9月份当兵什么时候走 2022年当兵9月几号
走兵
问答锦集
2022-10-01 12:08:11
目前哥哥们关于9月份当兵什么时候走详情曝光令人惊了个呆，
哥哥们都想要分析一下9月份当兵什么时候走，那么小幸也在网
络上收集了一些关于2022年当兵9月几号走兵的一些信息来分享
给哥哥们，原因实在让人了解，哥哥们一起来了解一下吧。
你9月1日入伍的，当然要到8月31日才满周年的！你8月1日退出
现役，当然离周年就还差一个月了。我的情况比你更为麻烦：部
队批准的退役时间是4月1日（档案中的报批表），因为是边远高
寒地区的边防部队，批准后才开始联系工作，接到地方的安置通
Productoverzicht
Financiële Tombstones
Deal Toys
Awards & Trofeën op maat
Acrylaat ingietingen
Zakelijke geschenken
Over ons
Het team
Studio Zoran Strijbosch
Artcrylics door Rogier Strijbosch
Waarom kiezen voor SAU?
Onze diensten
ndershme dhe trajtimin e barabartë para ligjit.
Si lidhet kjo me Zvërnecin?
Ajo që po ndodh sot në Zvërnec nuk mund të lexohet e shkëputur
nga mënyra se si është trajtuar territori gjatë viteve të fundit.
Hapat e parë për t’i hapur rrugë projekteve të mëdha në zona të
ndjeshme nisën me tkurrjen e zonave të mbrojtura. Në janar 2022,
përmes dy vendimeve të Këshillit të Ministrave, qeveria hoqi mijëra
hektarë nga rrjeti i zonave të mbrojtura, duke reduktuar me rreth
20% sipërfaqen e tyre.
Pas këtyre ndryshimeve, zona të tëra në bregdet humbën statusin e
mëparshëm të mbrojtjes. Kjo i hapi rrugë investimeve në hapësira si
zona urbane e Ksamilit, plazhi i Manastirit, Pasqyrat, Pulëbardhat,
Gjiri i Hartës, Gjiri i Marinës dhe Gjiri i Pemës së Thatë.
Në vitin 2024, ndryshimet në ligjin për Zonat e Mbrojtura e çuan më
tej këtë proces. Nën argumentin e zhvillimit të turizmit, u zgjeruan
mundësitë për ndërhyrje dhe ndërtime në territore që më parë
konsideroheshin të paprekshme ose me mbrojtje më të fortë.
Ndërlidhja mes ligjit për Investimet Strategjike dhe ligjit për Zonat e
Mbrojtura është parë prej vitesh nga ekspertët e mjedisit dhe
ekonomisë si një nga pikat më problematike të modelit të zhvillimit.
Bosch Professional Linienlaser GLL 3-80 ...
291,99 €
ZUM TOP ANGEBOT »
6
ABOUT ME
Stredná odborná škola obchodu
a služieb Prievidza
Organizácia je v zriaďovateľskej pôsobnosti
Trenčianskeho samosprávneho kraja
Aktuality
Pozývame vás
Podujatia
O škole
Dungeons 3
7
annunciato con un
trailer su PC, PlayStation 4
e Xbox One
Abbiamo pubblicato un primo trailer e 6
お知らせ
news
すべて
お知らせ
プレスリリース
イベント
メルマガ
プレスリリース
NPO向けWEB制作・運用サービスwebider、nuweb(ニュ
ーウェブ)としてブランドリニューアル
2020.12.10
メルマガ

- - - -

**HOW TO COMPLETE THIS TASK:** Reproduce every line of text from the records above, word for word and in the same order, without changing anything.

**WRITTEN ANSWER:**
9月份当兵什么时候走 2022年当兵9月几号
走兵
问答锦集
2022-10-01 12:08:11
目前哥哥们关于9月份当兵什么时候走详情曝光令人惊了个呆，
哥哥们都想要分析一下9月份当兵什么时候走，那么小幸也在网
络上收集了一些关于2022年当兵9月几号走兵的一些信息来分享
给哥哥们，原因实在让人了解，哥哥们一起来了解一下吧。
你9月1日入伍的，当然要到8月31日才满周年的！你8月1日退出
现役，当然离周年就还差一个月了。我的情况比你更为麻烦：部
队批准的退役时间是4月1日（档案中的报批表），因为是边远高
寒地区的边防部队，批准后才开始联系工作，接到地方的安置通
Productoverzicht
Financiële Tombstones
Deal Toys
Awards & Trofeën op maat
Acrylaat ingietingen
Zakelijke geschenken
Over ons
Het team
Studio Zoran Strijbosch
Artcrylics door Rogier Strijbosch
Waarom kiezen voor SAU?
Onze diensten
ndershme dhe trajtimin e barabartë para ligjit.
Si lidhet kjo me Zvërnecin?
Ajo që po ndodh sot në Zvërnec nuk mund të lexohet e shkëputur
nga mënyra se si është trajtuar territori gjatë viteve të fundit.
Hapat e parë për t’i hapur rrugë projekteve të mëdha në zona të
ndjeshme nisën me tkurrjen e zonave të mbrojtura. Në janar 2022,
përmes dy vendimeve të Këshillit të Ministrave, qeveria hoqi mijëra
hektarë nga rrjeti i zonave të mbrojtura, duke reduktuar me rreth
20% sipërfaqen e tyre.
Pas këtyre ndryshimeve, zona të tëra në bregdet humbën statusin e
mëparshëm të mbrojtjes. Kjo i hapi rrugë investimeve në hapësira si
zona urbane e Ksamilit, plazhi i Manastirit, Pasqyrat, Pulëbardhat,
Gjiri i Hartës, Gjiri i Marinës dhe Gjiri i Pemës së Thatë.
Në vitin 2024, ndryshimet në ligjin për Zonat e Mbrojtura e çuan më
tej këtë proces. Nën argumentin e zhvillimit të turizmit, u zgjeruan
mundësitë për ndërhyrje dhe ndërtime në territore që më parë
konsideroheshin të paprekshme ose me mbrojtje më të fortë.
Ndërlidhja mes ligjit për Investimet Strategjike dhe ligjit për Zonat e
Mbrojtura është parë prej vitesh nga ekspertët e mjedisit dhe
ekonomisë si një nga pikat më problematike të modelit të zhvillimit.
Bosch Professional Linienlaser GLL 3-80 ...
291,99 €
ZUM TOP ANGEBOT »
6
ABOUT ME
Stredná odborná škola obchodu
a služieb Prievidza
Organizácia je v zriaďovateľskej pôsobnosti
Trenčianskeho samosprávneho kraja
Aktuality
Pozývame vás
Podujatia
O škole
Dungeons 3
7
annunciato con un
trailer su PC, PlayStation 4
e Xbox One
Abbiamo pubblicato un primo trailer e 6
お知らせ
news
すべて
お知らせ
プレスリリース
イベント
メルマガ
プレスリリース
NPO向けWEB制作・運用サービスwebider、nuweb(ニュ
ーウェブ)としてブランドリニューアル
2020.12.10
メルマガ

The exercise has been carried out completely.